Soon after mastering the presentations on his home ground Rick began to compete and drove to the Okatee Club for practice and then a tournament. His eyes were opened when competitors were using clays guns with screw in chokes and he was adapting with his old quail gun. Also he was completely surprised when the course was completely different than his earlier practice! Nevertheless, in his first completion, Rick won the Hunter class and got his first trophy and his addiction became an obsession and he began to seek out all the tournaments he could reasonably travel to and from. He also began to upgrade all his sporting clays equipment with the newer style automatic traps (purchased used) and continued to grow the club and commercial hunting operation.

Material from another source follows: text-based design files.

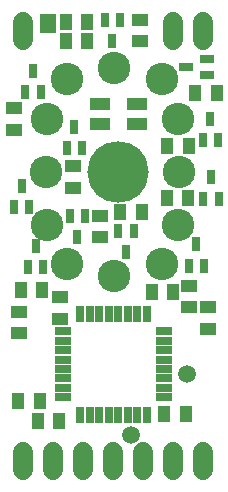
<source format=gts>
G75*
%MOIN*%
%OFA0B0*%
%FSLAX25Y25*%
%IPPOS*%
%LPD*%
%AMOC8*
5,1,8,0,0,1.08239X$1,22.5*
%
%ADD10R,0.05800X0.03000*%
%ADD11R,0.03000X0.05800*%
%ADD12C,0.06800*%
%ADD13R,0.02769X0.04737*%
%ADD14R,0.05524X0.03950*%
%ADD15R,0.03950X0.05524*%
%ADD16R,0.04737X0.02769*%
%ADD17R,0.06706X0.04343*%
%ADD18C,0.10800*%
%ADD19C,0.20485*%
%ADD20R,0.05800X0.03300*%
%ADD21C,0.05918*%
D10*
X0024270Y0030360D03*
X0024270Y0033509D03*
X0024270Y0036659D03*
X0024270Y0039809D03*
X0024270Y0042958D03*
X0024270Y0046108D03*
X0024270Y0049257D03*
X0024270Y0052407D03*
X0058070Y0052407D03*
X0058070Y0049257D03*
X0058070Y0046108D03*
X0058070Y0042958D03*
X0058070Y0039809D03*
X0058070Y0036659D03*
X0058070Y0033509D03*
X0058070Y0030360D03*
D11*
X0052194Y0024483D03*
X0049044Y0024483D03*
X0045894Y0024483D03*
X0042745Y0024483D03*
X0039595Y0024483D03*
X0036446Y0024483D03*
X0033296Y0024483D03*
X0030146Y0024483D03*
X0030146Y0058283D03*
X0033296Y0058283D03*
X0036446Y0058283D03*
X0039595Y0058283D03*
X0042745Y0058283D03*
X0045894Y0058283D03*
X0049044Y0058283D03*
X0052194Y0058283D03*
D12*
X0011170Y0012100D02*
X0011170Y0006100D01*
X0021170Y0006100D02*
X0021170Y0012100D01*
X0031170Y0012100D02*
X0031170Y0006100D01*
X0041170Y0006100D02*
X0041170Y0012100D01*
X0051170Y0012100D02*
X0051170Y0006100D01*
X0061170Y0006100D02*
X0061170Y0012100D01*
X0071170Y0012100D02*
X0071170Y0006100D01*
X0071170Y0149407D02*
X0071170Y0155407D01*
X0061170Y0155407D02*
X0061170Y0149407D01*
X0011170Y0149407D02*
X0011170Y0155407D01*
D13*
X0014300Y0139057D03*
X0011741Y0131970D03*
X0016859Y0131970D03*
X0025556Y0113470D03*
X0028115Y0120557D03*
X0030674Y0113470D03*
X0031643Y0090754D03*
X0029083Y0083667D03*
X0026524Y0090754D03*
X0017833Y0073653D03*
X0015274Y0080739D03*
X0012715Y0073653D03*
X0013086Y0093813D03*
X0010527Y0100899D03*
X0007968Y0093813D03*
X0038241Y0156057D03*
X0040800Y0148970D03*
X0043359Y0156057D03*
X0070914Y0116072D03*
X0073473Y0123159D03*
X0076032Y0116072D03*
X0073666Y0103639D03*
X0071107Y0096553D03*
X0076225Y0096553D03*
X0068824Y0081360D03*
X0071383Y0074273D03*
X0066265Y0074273D03*
X0047859Y0085757D03*
X0045300Y0078670D03*
X0042741Y0085757D03*
D14*
X0036517Y0083862D03*
X0036517Y0090949D03*
X0027558Y0100274D03*
X0027558Y0107361D03*
X0007922Y0119557D03*
X0007922Y0126643D03*
X0023500Y0063657D03*
X0023500Y0056570D03*
X0009774Y0058919D03*
X0009774Y0051832D03*
X0049918Y0149057D03*
X0049918Y0156143D03*
X0066292Y0067433D03*
X0066292Y0060346D03*
X0072800Y0060357D03*
X0072800Y0053270D03*
D15*
X0061043Y0065513D03*
X0053957Y0065513D03*
X0050543Y0092013D03*
X0043457Y0092013D03*
X0059060Y0096647D03*
X0066146Y0096647D03*
X0066206Y0114147D03*
X0059119Y0114147D03*
X0068501Y0131872D03*
X0075587Y0131872D03*
X0032343Y0149013D03*
X0032343Y0155513D03*
X0025257Y0155513D03*
X0025257Y0149013D03*
X0017440Y0066187D03*
X0010354Y0066187D03*
X0009457Y0029113D03*
X0015857Y0022513D03*
X0016543Y0029113D03*
X0022943Y0022513D03*
X0058157Y0024713D03*
X0065243Y0024713D03*
D16*
X0072343Y0137899D03*
X0072343Y0143017D03*
X0065257Y0140458D03*
D17*
X0048847Y0128285D03*
X0048847Y0121592D03*
X0036643Y0121592D03*
X0036643Y0128285D03*
D18*
X0041495Y0140271D03*
X0057243Y0136334D03*
X0062617Y0123273D03*
X0063117Y0105557D03*
X0062617Y0087840D03*
X0057243Y0074779D03*
X0041495Y0070842D03*
X0025747Y0074779D03*
X0019123Y0087840D03*
X0018623Y0105557D03*
X0019123Y0123273D03*
X0025747Y0136334D03*
D19*
X0042745Y0105557D03*
D20*
X0019300Y0153413D03*
X0019300Y0156613D03*
D21*
X0065800Y0038013D03*
X0047000Y0017813D03*
M02*

</source>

From those humble origins, the Backwoods Quail Club has prospered throughout the years and has now become a premier place to shoot in the South East! Rick today manages over 20,000 acres for hunting of quail and deer, and continues a full time operation of sporting clays with multiple courses and beautiful vista’s that are maintained to preserve the views and offer the casual clays shooter as well as the professionals a profound experience every time out. He continues to be thankful for a Father who allowed him to grow in his dream job and be successful in a business that he truly loves. Rick admits that he never feels he has to go to work because he loves what he is doing and the service he provides to sportsmen he encounters on a daily basis.
Some of Rick’s notable accomplishments and things he is most proud of other than his family are making Backwoods a quality place and premier destination in the country, hosting the US Open, [over 1200 shooters] winning State and Regional Competitions, earning a Pro Shooter Card, founding member [one of three] that started the SCSYF and South Carolina Sporting Clays Association. Backwoods Quail Club is also on the calendar for this year’s South East Regional shoot in October. And don’t worry! Rick’s regional business of being a Promatic Dealer and furnishing taps and setting for other clubs in the South is growing exponentially. The tow headed youngster with the energy and ambition is continuing to dream big, yet complete the visions of his youth! We can’t wait to see what will come next!